**DIRECTIONS FOR THIS TASK**:
Quote, without any change, the line that contains "İlçe Milli Eğitim" and all lines that follow it to the end of the data below.
+++ SOURCE DATA
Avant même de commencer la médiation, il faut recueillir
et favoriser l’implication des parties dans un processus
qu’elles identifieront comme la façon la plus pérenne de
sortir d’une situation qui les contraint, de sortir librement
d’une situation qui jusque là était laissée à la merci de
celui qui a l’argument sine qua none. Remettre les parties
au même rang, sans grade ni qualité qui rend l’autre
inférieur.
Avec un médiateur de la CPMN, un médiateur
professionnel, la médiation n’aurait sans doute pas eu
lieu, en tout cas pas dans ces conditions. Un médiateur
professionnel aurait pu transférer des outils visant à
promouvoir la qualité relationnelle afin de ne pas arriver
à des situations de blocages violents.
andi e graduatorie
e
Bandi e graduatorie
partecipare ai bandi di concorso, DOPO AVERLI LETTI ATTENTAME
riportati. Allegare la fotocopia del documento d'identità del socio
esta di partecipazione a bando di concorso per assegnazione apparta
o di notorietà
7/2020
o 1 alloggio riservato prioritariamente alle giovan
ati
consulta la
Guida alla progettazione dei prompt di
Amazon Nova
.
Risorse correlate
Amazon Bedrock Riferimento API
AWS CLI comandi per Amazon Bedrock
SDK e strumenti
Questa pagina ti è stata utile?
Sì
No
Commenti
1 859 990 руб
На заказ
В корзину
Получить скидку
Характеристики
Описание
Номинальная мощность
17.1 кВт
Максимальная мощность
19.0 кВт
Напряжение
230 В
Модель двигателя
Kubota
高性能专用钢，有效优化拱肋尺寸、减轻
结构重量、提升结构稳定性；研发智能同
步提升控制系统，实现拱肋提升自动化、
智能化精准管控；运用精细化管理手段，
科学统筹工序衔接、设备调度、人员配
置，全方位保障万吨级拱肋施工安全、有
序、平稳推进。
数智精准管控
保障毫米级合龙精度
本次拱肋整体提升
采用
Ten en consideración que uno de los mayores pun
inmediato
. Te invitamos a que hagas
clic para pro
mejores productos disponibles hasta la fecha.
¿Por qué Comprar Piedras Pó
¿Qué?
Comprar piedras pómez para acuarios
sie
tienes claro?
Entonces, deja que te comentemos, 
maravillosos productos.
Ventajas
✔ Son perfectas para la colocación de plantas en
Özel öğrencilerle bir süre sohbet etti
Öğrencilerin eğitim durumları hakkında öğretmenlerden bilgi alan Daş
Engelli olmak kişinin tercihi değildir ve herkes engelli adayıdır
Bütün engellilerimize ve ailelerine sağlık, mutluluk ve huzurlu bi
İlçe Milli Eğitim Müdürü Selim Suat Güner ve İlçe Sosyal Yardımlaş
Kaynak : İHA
++++++
**WRITTEN SOLUTION**:
İlçe Milli Eğitim Müdürü Selim Suat Güner ve İlçe Sosyal Yardımlaş
Kaynak : İHA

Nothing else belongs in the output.